La veille de la remise, je posais la question à des élèves à savoir si c’était la première fois qu’ils recevaient un diplôme. Deux m’ont répondu qu’ils avaient déjà reçu un diplôme de couture (un cours d’un an de couture qu’elles avaient suivi chez des sœurs religieuses). Je demandais alors pourquoi elles ne sont pas allées travailler en couture. Elles l’ont fait, elles commençaient à 7h, terminaient à 2h, du lundi au samedi et des fois jusqu’au dimanche lorsqu’il y avait plus de commandes. Le salaire? Entre 75 000 et 150 000 francs malgaches par mois soit, 7,50 $ à 15,00 $. On a beau évoqué les coûts moindre de la vie, mais ça demeure de l’esclavage. Elles ont quand même travaillé, mais ont été renvoyées, car il fallait faire 40 pièces à l’heure (des zippers, des poches, etc.). À force de fatigue, elles n’ont pu faire que 35 ou 37 morceaux à l’heure. Renvoyées! Et on en engage d’autres qui attendent la guillotine. Les religieuses ne disent rien et continuent à fournir de la main d’œuvre.

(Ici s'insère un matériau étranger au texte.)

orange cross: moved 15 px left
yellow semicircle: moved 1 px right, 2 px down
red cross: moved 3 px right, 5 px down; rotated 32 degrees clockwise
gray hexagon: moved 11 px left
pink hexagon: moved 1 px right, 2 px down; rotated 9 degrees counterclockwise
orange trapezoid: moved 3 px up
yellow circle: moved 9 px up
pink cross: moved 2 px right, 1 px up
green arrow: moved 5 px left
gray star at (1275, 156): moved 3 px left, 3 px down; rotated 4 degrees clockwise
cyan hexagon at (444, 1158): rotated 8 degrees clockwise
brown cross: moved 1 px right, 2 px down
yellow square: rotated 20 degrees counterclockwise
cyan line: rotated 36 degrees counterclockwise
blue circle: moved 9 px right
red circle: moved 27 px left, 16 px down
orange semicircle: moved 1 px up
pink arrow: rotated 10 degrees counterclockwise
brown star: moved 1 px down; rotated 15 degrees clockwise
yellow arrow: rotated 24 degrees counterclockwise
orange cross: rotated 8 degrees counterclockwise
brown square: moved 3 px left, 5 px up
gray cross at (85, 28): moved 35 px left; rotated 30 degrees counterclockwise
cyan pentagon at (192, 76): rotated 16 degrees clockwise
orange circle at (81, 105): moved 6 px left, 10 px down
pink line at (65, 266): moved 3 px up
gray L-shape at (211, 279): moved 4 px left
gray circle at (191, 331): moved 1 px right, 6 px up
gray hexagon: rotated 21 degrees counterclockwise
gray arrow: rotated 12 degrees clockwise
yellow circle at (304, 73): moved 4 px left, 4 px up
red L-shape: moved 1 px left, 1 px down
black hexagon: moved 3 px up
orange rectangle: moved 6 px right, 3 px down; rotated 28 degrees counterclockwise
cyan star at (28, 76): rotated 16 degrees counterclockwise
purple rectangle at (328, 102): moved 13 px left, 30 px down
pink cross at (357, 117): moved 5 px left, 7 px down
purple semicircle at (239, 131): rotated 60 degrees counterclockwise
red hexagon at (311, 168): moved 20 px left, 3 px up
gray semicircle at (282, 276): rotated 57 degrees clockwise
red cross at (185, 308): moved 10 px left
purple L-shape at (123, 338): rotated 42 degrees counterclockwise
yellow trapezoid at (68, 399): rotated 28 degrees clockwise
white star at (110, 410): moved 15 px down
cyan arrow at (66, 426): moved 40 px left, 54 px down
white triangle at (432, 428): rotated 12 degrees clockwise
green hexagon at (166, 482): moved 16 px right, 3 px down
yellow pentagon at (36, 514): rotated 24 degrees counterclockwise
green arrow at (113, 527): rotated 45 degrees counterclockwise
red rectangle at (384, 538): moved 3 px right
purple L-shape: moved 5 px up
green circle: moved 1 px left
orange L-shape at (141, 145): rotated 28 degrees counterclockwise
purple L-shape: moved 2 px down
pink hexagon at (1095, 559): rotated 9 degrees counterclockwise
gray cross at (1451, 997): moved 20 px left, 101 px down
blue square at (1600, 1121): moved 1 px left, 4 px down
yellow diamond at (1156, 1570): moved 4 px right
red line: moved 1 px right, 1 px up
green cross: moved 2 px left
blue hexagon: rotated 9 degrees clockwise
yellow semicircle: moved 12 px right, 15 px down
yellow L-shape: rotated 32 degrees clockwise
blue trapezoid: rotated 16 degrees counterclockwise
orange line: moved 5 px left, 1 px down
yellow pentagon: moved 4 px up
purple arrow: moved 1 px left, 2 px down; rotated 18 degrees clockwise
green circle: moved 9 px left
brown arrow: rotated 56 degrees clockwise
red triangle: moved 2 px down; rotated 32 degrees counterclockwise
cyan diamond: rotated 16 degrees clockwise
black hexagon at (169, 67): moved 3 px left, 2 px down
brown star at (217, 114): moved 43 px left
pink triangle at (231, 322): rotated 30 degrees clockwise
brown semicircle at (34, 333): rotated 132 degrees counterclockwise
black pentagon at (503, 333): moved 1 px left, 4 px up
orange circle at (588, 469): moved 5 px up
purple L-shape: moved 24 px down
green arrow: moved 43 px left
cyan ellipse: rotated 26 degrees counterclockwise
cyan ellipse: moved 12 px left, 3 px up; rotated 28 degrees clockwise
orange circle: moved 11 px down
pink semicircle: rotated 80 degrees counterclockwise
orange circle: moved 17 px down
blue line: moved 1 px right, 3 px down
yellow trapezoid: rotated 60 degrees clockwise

Il ne faut pas que ça arrive aux nôtres! L’émouvante remise de diplômes (ils ont réussi à nous faire pleurer René-Yves et moi) n’est qu’une étape. Il faut maintenant les aider à trouver un emploi digne, qui va permettre de casser ce cycle de la pauvreté. Nous avons pu bâtir quelques contacts (associations de restaurateurs, une grosse chaine alimentaire,…) qui sont prêts à nous aider (il y a déjà deux élèves qui commencent à travailler demain et 5 à 6 qui débutent au début décembre).
La deuxième étape qui commence maintenant consiste à faire le bilan de la formation (contenu et financier), établir une mécanique de suivi et d’aide financière si nécessaire, former une équipe ici qui va assurer la pérennité de CSF (Madagascar), préparer la deuxième cohorte …et monter un plan financier pour la prochaine campagne et valider notre action auprès des instances internationales.
Voilà les amis, diffusez la bonne nouvelle et ne lâchons pas, un monde juste et équitable est réalisable.